My family has been as supportive as they can be, but none of them have really taken the initiative to understand what it is (except my wonderful mother). I’ve had it for over 6 months, and around my family it almost feels like something that shouldn’t be talked about! That’s the thing about invisible illness; everyone assumes because you look fine on the outside, you’re not really sick. Of course, they know you have it, but they forget because you don’t “look sick”. I cannot begin to tell you how frustrated this makes me. I just want my family to educate themselves, so they can get a better understanding of what I go through and how they can support me (for example, the top 10 things NOT to say to someone with UC). I’m not saying I want sympathy and people to feel sorry for me, but would it be so bad to have my family ask me once in a while “What do you need? How are you doing/coping? Is there anything I can help you with?”

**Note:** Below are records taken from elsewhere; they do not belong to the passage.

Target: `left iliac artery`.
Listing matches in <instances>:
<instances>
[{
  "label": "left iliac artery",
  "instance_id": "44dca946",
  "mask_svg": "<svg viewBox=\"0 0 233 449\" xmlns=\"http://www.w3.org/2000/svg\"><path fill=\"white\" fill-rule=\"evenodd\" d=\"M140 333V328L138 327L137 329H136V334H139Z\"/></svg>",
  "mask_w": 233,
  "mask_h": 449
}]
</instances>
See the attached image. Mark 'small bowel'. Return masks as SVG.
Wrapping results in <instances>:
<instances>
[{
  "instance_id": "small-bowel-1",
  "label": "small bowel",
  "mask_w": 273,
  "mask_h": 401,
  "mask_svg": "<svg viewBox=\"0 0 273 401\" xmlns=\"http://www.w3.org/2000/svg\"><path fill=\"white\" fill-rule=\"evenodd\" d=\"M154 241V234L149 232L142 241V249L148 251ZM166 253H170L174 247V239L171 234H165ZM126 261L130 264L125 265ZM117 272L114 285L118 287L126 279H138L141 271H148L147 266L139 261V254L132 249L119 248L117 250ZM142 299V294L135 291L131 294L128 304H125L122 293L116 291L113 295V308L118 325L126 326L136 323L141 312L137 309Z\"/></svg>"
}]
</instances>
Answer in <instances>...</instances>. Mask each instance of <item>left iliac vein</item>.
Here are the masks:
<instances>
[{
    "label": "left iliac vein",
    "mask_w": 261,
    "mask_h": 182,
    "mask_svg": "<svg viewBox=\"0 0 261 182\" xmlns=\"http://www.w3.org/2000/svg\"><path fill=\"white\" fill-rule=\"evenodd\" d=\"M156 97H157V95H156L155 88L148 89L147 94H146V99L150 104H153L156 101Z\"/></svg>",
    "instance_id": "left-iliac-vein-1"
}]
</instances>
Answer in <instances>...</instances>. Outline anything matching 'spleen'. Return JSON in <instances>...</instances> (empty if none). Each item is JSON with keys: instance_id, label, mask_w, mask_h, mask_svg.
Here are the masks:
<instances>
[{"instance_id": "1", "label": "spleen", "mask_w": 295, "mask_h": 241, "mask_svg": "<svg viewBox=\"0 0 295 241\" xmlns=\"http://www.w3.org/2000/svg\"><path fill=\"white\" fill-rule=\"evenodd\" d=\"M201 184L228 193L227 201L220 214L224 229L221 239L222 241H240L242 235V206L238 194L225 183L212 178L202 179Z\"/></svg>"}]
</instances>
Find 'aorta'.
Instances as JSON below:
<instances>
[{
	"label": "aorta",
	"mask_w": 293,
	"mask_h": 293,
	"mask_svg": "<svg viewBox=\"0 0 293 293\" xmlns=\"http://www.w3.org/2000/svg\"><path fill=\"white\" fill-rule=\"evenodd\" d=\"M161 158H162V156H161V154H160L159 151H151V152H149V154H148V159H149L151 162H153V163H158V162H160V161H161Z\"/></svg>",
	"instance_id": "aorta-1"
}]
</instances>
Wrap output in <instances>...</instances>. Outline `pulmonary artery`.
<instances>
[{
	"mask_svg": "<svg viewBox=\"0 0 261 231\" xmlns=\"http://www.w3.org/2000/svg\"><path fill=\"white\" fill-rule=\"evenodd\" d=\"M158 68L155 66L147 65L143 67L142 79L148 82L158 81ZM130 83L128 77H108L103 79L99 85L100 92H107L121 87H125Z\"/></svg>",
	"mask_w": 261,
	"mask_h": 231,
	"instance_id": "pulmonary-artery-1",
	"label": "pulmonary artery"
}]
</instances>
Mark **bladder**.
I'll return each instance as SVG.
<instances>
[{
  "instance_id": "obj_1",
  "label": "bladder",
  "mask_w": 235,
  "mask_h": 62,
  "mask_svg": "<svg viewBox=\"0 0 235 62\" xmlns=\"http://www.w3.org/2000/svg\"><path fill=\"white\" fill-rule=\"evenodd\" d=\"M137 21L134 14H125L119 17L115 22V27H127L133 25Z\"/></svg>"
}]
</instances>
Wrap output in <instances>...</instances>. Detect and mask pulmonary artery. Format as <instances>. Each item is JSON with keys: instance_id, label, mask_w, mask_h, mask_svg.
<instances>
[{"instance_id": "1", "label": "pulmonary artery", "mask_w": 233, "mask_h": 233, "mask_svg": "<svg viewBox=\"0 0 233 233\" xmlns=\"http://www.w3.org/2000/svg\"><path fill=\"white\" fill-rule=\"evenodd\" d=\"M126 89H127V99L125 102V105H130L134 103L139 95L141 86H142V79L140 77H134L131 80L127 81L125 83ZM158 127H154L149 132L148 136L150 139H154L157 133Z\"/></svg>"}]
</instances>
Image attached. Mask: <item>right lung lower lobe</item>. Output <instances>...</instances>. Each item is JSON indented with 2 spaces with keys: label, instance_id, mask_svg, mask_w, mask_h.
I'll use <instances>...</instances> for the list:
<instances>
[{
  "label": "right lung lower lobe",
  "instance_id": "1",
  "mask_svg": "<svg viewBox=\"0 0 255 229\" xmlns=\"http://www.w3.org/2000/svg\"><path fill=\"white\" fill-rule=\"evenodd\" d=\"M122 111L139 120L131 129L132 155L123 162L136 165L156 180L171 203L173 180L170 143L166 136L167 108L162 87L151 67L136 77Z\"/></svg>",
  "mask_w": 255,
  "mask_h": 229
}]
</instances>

At the moment, my biggest concern is getting back to remission (if I’ll ever get there! No, Erica, don’t go there…stay positive, you will get through this!) My medication hasn’t worked too well thus far, so I will be adding the Humira shot to my daily doses of pills (not including prednisone). I’m hopeful it will speed up this darn “prednisone makeover” crap and elongate my remission. :)
Okay, that’s enough of the negativity. I swear, I actually am a very positive person. Time to count blessings! Well, of people I’ve read about with UC as well as individuals stories from my support group, I quickly realized how lucky I was that A)I found the perfect GI doctor on my first attempt, B) the time from when I first got sick up to my diagnosis was much shorter and apparently less painful than many other stories I’ve heard and C) that for the most part, my medication has helped and I’ve responded fairly well to it.
In generalities though, from a day to day basis, I feel like I am functioning pretty well. I work a full time job, don’t find I need to wake up in the middle of the night due to UC symptoms anymore, and don’t feel any pain (or even remember I have it). That’s just it though, I’m “functioning”. I don’t want to be just “functioning” I want to live a full quality life!
My doctor and I have tried Lialda, but it doesn’t seem to be doing a spectacular or good enough job, since I am now going to be starting the Humira injection in addition to the Lialda. We’re hopeful this will be the kick to t I need to be this colitis and flare up into control again. I have mixed feelings about the new medication, but for the most part I am trying not to over think it because I just want to feel better. I’ve forgotten what that feels like.